Otra de las (grandes) diferencias que Julia -una de las impulsoras de la campaña ciudadana para la recuperación de la memoria histórica del barraquismo en Barcelona- observa entre el Somorrostro y las actuales chabolas es la dejadez. «Nuestras barracas eran humildes, pero estaban muy bien cuidadas», apunta la mujer, impresionada por las montañas de despojos con las que conviven hoy en los asentamientos del 22@. La mujer recuerda que, como la mayoría allí eran de origen andaluz, conservaban la tradición de encalar las casas una vez al año. «Nos organizamos todas las mujeres, y cuando tocaba pintar, en una semana hacíamos todas las casas», cuenta.

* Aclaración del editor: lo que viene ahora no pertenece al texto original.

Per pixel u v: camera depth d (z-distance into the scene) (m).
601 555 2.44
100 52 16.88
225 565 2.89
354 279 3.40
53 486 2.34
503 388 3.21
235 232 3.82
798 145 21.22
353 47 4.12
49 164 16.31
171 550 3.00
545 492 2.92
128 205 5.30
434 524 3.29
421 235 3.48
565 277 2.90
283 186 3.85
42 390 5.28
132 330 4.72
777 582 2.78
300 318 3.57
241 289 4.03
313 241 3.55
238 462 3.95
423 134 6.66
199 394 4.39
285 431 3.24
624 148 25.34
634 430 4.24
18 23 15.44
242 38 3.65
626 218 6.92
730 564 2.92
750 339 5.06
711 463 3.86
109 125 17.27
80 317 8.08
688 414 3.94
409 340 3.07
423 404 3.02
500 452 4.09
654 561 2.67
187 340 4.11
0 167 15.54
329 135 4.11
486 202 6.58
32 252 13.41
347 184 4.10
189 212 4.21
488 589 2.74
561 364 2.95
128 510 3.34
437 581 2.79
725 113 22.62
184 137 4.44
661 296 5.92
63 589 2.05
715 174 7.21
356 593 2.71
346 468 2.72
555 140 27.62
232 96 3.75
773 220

LUGAR DE POCAS VISITAS / Chan Chan comparte solar en el 22@ con Karpal, y recibe raramente contento la visita al asentamiento de Julia -no por ella, obviamente, si no por la presencia -de nuevo-, de reporteros en su frágil e inestable morada. Se suma al encuentro aunque su español, mucho menos fluido que el de su compañero y casi hermano, hace difícil la conversación. Chan, chino, explica -y, sobre todo, muestra con gestos y acciones- que sus dos perros son su vida. «Nos hacen mucha compañía y vigilan que no entre nadie. Que no se cuelen», le cuenta a Julia el hombre, muy emocionado al ver a sus amadas mascotas -con aspecto poco o nada agresivo- en las páginas de la edición de EL PERIÓDICO del lunes, de la que no se desprende.